MATERIAL FOR THE TASK ▸
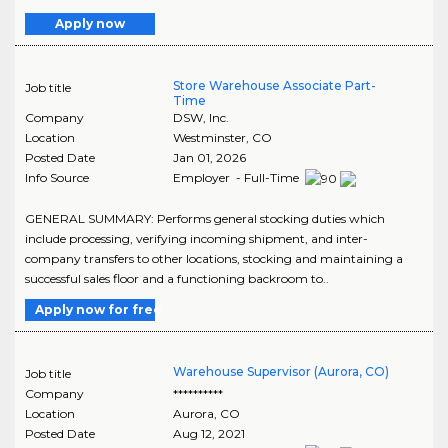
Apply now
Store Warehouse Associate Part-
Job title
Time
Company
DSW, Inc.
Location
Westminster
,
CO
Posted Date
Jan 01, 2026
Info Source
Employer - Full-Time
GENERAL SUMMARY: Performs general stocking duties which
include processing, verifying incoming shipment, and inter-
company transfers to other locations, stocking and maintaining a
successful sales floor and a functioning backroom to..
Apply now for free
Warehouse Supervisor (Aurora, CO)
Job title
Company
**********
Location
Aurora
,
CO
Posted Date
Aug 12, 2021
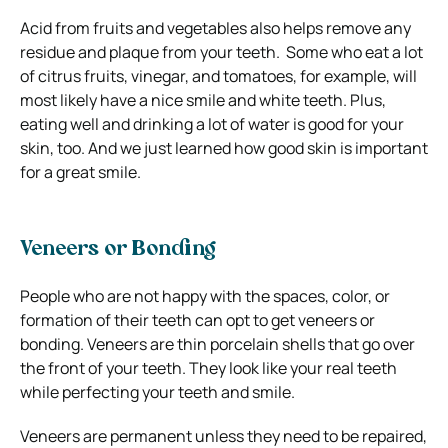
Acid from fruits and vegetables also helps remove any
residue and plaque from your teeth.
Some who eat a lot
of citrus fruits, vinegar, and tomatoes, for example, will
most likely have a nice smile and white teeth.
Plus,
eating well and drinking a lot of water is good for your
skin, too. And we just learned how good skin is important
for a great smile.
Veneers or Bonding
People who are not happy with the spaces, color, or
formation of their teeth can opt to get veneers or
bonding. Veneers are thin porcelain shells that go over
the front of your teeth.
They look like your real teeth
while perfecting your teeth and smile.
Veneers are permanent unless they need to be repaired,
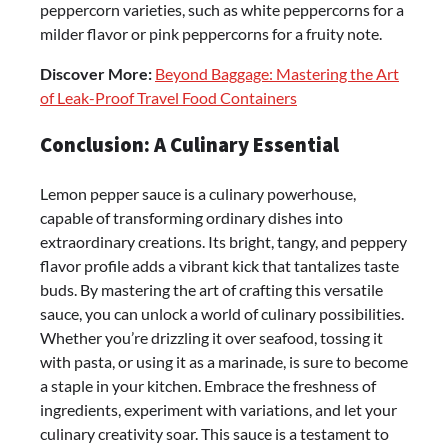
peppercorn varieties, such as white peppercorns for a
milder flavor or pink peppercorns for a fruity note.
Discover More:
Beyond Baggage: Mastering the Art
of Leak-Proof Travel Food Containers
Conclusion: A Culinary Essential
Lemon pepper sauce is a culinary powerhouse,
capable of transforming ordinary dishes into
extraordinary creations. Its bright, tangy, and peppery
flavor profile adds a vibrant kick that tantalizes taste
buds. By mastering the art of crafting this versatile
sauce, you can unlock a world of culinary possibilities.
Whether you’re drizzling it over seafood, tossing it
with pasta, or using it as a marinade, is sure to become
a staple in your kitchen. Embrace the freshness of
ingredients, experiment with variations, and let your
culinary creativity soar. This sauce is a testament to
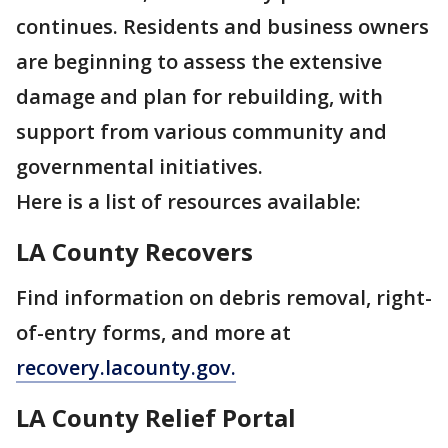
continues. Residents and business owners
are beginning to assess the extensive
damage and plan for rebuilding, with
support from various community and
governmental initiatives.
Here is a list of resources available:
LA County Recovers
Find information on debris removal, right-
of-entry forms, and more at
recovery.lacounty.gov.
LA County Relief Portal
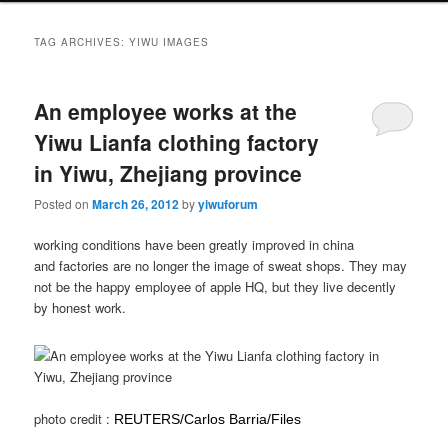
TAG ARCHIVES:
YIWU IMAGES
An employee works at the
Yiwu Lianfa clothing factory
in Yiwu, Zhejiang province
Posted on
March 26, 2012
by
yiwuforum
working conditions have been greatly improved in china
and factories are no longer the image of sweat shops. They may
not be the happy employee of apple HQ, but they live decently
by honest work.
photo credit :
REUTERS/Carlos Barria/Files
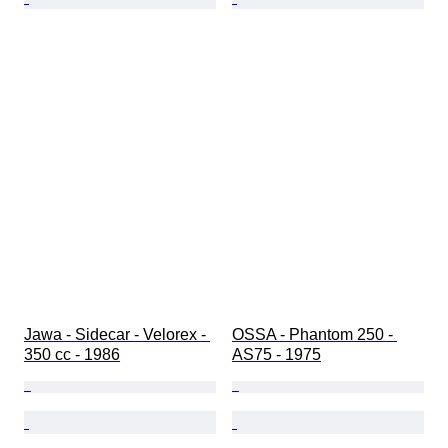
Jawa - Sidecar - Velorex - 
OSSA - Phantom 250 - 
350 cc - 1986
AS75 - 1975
* * *
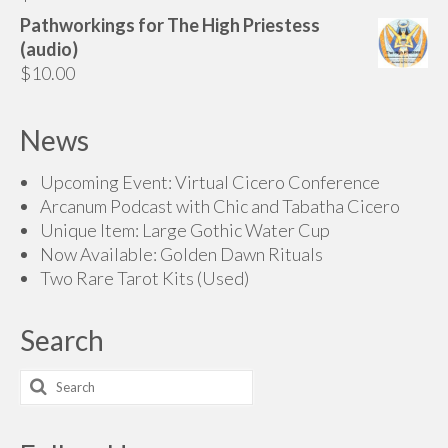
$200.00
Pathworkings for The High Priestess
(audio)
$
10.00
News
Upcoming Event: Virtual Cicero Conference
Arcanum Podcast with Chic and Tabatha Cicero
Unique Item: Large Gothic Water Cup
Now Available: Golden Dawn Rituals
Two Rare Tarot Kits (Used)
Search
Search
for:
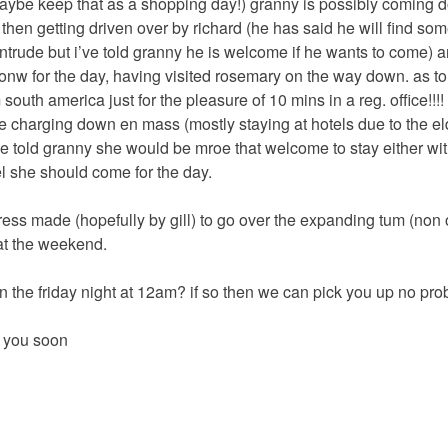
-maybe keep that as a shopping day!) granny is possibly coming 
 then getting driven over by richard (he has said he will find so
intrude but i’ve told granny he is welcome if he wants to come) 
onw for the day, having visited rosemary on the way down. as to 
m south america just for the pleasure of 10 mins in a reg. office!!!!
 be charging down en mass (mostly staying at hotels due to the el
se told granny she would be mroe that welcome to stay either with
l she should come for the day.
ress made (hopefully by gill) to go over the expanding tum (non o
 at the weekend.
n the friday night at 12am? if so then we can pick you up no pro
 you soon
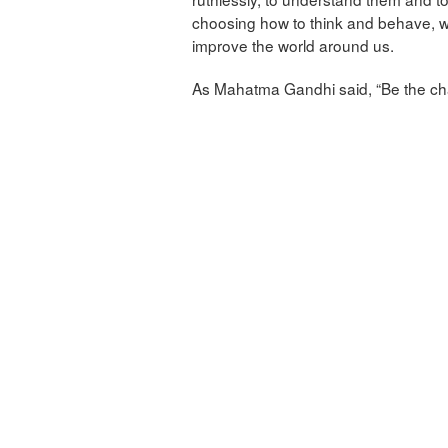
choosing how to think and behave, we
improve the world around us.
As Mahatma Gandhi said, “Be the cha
...
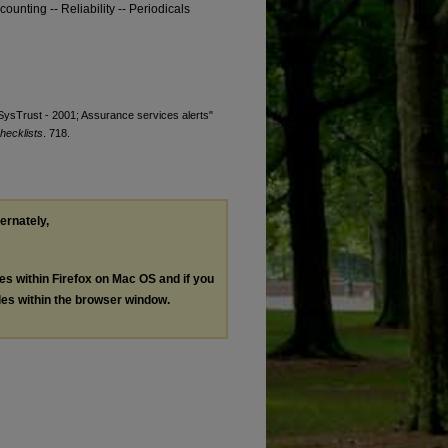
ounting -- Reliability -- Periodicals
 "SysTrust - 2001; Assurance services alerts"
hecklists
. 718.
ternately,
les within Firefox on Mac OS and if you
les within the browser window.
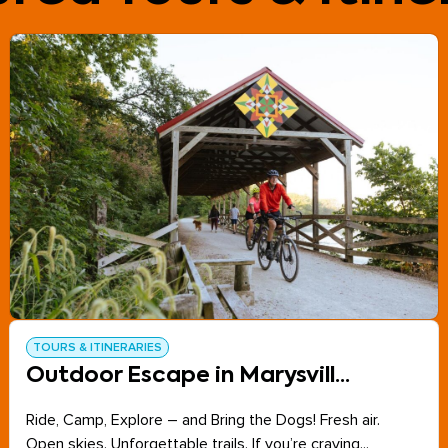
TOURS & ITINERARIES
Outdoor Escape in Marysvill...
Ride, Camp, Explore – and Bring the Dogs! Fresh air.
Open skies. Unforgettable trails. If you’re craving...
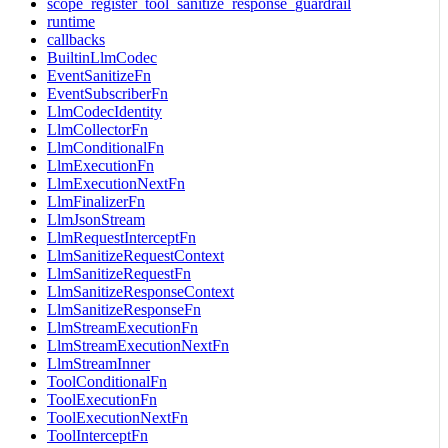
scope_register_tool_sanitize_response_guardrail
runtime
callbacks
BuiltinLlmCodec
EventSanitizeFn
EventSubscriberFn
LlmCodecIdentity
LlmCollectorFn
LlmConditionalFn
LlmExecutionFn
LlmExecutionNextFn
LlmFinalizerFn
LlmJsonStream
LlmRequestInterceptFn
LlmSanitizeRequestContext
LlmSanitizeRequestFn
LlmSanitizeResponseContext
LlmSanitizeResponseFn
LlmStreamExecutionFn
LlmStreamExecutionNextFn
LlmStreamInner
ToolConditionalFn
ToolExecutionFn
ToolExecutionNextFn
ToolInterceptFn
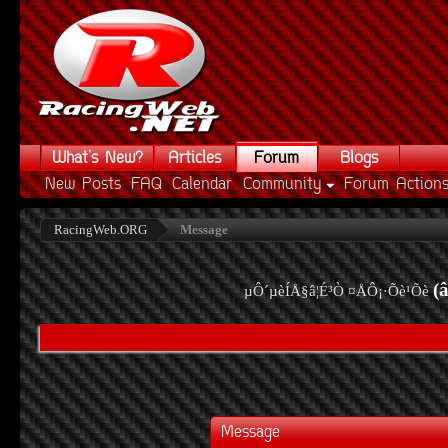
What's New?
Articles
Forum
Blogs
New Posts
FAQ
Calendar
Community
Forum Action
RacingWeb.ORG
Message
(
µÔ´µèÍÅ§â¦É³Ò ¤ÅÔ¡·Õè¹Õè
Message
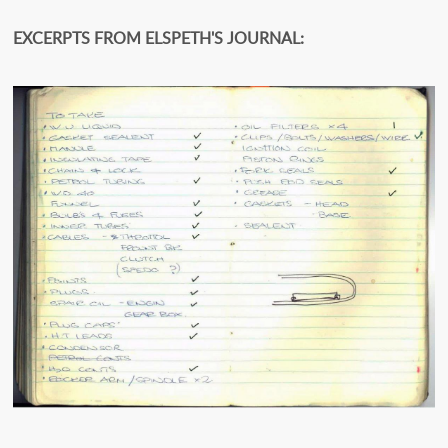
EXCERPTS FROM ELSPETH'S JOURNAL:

WHAT YOU WILL DO ▸ Collect each line above holding the string "just".

RESPONSE ▸
skin, too. And we just learned how good skin is important
m south america just for the pleasure of 10 mins in a reg. office!!!!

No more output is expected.